25 October 2014

What can the mind-set do to the body?

 That's the question at issue in the recent NYT article by Bruce Grierson "What if Age Is Nothing but a Mind-Set?" covering the work of Harvard psychologist Ellen Langer.  Langer has done various researches where people are "primed" with positive information about their situation - that they have control, are responsible, etc. and seen frequent improvements.
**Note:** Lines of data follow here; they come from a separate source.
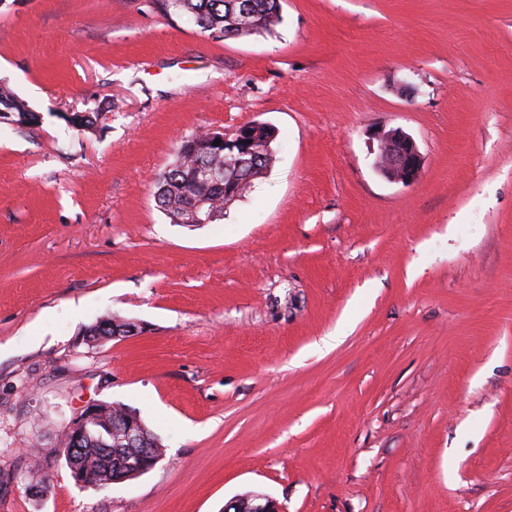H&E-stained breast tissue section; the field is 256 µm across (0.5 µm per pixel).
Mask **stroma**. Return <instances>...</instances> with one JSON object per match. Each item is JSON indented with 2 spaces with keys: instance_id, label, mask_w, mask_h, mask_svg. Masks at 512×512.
Listing matches in <instances>:
<instances>
[{
  "instance_id": "stroma-1",
  "label": "stroma",
  "mask_w": 512,
  "mask_h": 512,
  "mask_svg": "<svg viewBox=\"0 0 512 512\" xmlns=\"http://www.w3.org/2000/svg\"><path fill=\"white\" fill-rule=\"evenodd\" d=\"M280 5L230 40L158 0L0 5V81L40 116L0 125V512H512V0ZM251 121L271 169L171 222L176 140ZM376 123L415 184L374 170ZM108 316L138 334L86 342ZM91 402L162 460L103 490L59 463L36 502ZM371 139L376 142L374 168L392 183L411 185L415 183L423 168L424 158L415 139L402 128H386L383 125L371 130ZM224 512H281L278 503L269 495L251 492L237 495L224 504Z\"/></svg>"
}]
</instances>
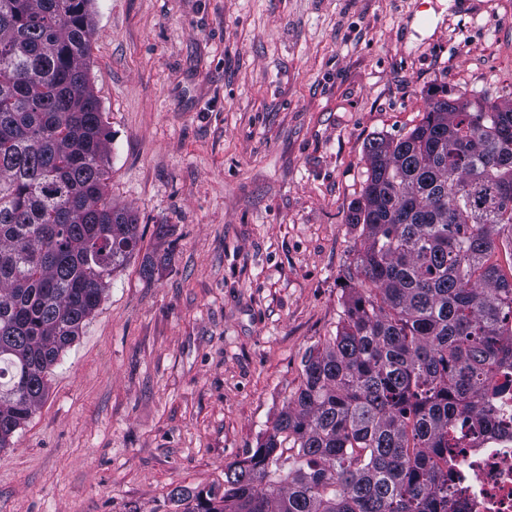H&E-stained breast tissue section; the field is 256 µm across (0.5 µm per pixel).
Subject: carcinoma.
I'll return each instance as SVG.
<instances>
[{
  "label": "carcinoma",
  "mask_w": 512,
  "mask_h": 512,
  "mask_svg": "<svg viewBox=\"0 0 512 512\" xmlns=\"http://www.w3.org/2000/svg\"><path fill=\"white\" fill-rule=\"evenodd\" d=\"M93 0H0V448L45 396L140 243L107 198L110 133L89 80ZM361 227L336 336L297 397L186 512H441L448 422L512 366V105L441 84L420 123L366 145Z\"/></svg>",
  "instance_id": "carcinoma-1"
}]
</instances>
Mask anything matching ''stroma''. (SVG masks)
<instances>
[{
    "mask_svg": "<svg viewBox=\"0 0 512 512\" xmlns=\"http://www.w3.org/2000/svg\"><path fill=\"white\" fill-rule=\"evenodd\" d=\"M108 197L141 242L0 449V512H183L335 336L376 135L512 101V0H93ZM152 264L144 278V264Z\"/></svg>",
    "mask_w": 512,
    "mask_h": 512,
    "instance_id": "35a3bbf8",
    "label": "stroma"
}]
</instances>
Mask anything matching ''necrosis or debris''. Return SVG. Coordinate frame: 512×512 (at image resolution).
Segmentation results:
<instances>
[{
	"instance_id": "necrosis-or-debris-1",
	"label": "necrosis or debris",
	"mask_w": 512,
	"mask_h": 512,
	"mask_svg": "<svg viewBox=\"0 0 512 512\" xmlns=\"http://www.w3.org/2000/svg\"><path fill=\"white\" fill-rule=\"evenodd\" d=\"M453 512H512V368L494 371L477 409L448 425Z\"/></svg>"
}]
</instances>
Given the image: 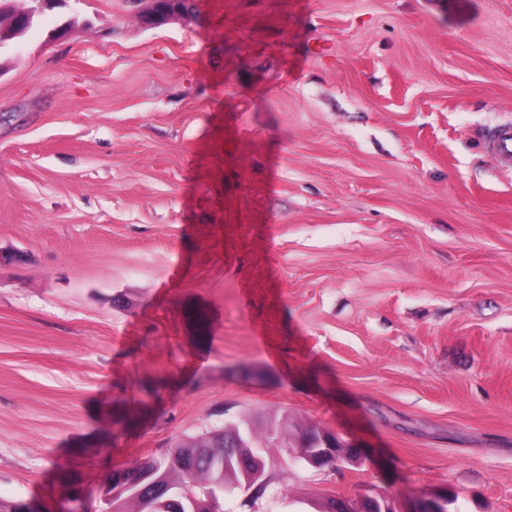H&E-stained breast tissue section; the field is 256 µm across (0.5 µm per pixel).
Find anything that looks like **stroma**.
I'll return each instance as SVG.
<instances>
[{"instance_id": "obj_1", "label": "stroma", "mask_w": 512, "mask_h": 512, "mask_svg": "<svg viewBox=\"0 0 512 512\" xmlns=\"http://www.w3.org/2000/svg\"><path fill=\"white\" fill-rule=\"evenodd\" d=\"M512 0H69L0 48V501L227 423L224 512H512ZM489 150L496 156L499 163L512 165V126H499L493 133Z\"/></svg>"}]
</instances>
The title study done in 1981 involved bringing a group of men in their 70s into a controlled environment simulating 1959 for 5 days, and then evaluated them on various measures.  In various ways they appeared to be "younger" afterwards - in manual dexterity, in sitting taller.  Other previous studies had led her to this way of thinking about priming:
To Langer, this was evidence that the biomedical model of the day — that the mind and the body are on separate tracks — was wrongheaded. The belief was that “the only way to get sick is through the introduction of a pathogen, and the only way to get well is to get rid of it,” she said, when we met at her office in Cambridge in December. She came to think that what people needed to heal themselves was a psychological “prime” — something that triggered the body to take curative measures all by itself.
If we believe the mind to be the result of a physical process, then I don't see it as too far-fetched to believe that different mind-sets can manifest in different physical outcomes.  This is of course related to placebos generally:
Langer came to believe that one way to enhance well-being was to use all sorts of placebos. Placebos aren’t just sugar pills disguised as medicine, though that’s the literal definition; they are any intervention, benign but believed by the recipient to be potent, that produces measurable physiological changes. Placebo effects are a striking phenomenon and still not all that well understood. Entire fields like psychoneuroimmunology and psychoendocrinology have emerged to investigate the relationship between psychological and physiological processes. Neuroscientists are charting what’s going on in the brain when expectations alone reduce pain or relieve Parkinson’s symptoms. More traditionally minded health researchers acknowledge the role of placebo effects and account for them in their experiments. But Langer goes well beyond that. She thinks they’re huge — so huge that in many cases they may actually be the main factor producing the results.
Now Langer is taking the research to an extreme - setting up a positive situation for women with stage 4 breast cancer, which the medical establishment essentially has no answers for. While it's hard to believe that this will work, it still seems to me to be an avenue worth pursuing.